At a point three concrete forms, approximately 16", below the
ceiling, the walls are braced with true 2" X 4" beams. At the top
of the highest form, there are eleven 2" X 4" beams which have
been laid parallel to the support beams. These run north–south
across the narrow span. The ceiling is constructed of 1" X 6"
tongue and groove planks laid across the 2" X 4" beams and covered
with tar paper. The seams and edges were sealed with hot tar.
Over the tar paper has been laid, galvanized tin siding. This form
of roof construction forms a flat roof with cement walls
extending above the roof approximately six inches. For the
purposes of roof drainage, a four-inch diameter -tin pipe has been
extended from the roof through the cement and rock wall.

After the walls were poured, the floor was poured in segments.
These cement floor segments vary in size, with portions of the slab
floor supported to the east by either lumber, rock, or concrete
footings. It was impossible to determine what exactly was used as
supports since no view of the underside of the floor is possible.
These supports, of whatever material, were necessary due to the
asymmetrical surface of the ground.
The cabin sports six wooden framed windows and two fireplaces.
A river rock fireplace is located on the north wall in the main
room and a much smaller fireplace is in the kitchen.

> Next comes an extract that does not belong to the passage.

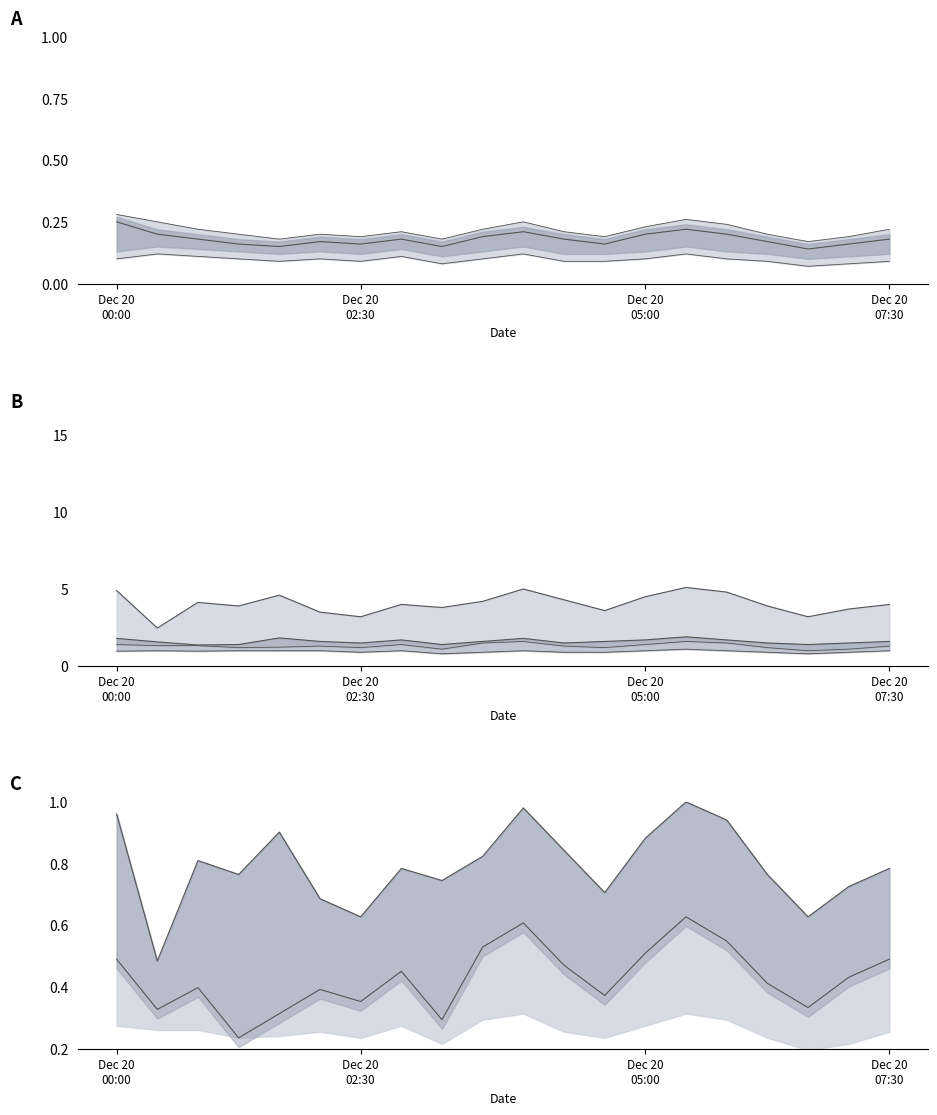

Which label corresponds to the largest value in the chart?

05:38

The front
door and side doors, as well as the window frames, have been
transported from town since they are of a mercantile grade.
On the south (front) of the house is a wide dirt, open-level
surface which measures 5' by 35' and is outlined with rocks.
Leading down from this area are seven small boulders positioned as
steps. Constructed at the bottom, some 20 feet below are two posts
connected by an old wire which was used to tether mules or burros.
Fifty feet southwest of the house is a historic period rock and
earthen oven or "hornito". Forty feet west of the house stands a
cement and rock forge which may also have been used as a smelter,
judging by the associated ladle and smelting equipment nearby.
These associated activity areas date from the same period as the
cabin.
The property is in overall excellent condition and has had minimal
attention since its construction, in about 1930. The setting has
changed little and the environment and structures reflect the
individual miner and his residence and occupation during the early
20th century.

===Hiking Trail===
Apparently, Jack Miller built a road up the canyon, back in the day, but it washed out in a big flood in 1976. Now Access to the "Martinez Canyon Trail" trailhead starts at Van Buren and 68th Ave. into the base of the canyon. It is a 20-mile out-and-back Trail following a stream into eventually reaching the stone cabin. Inside the Cabin Hikers who make the voyage leave their names on a Paper sheet inside the structure and sometimes may camp inside where two beds remain.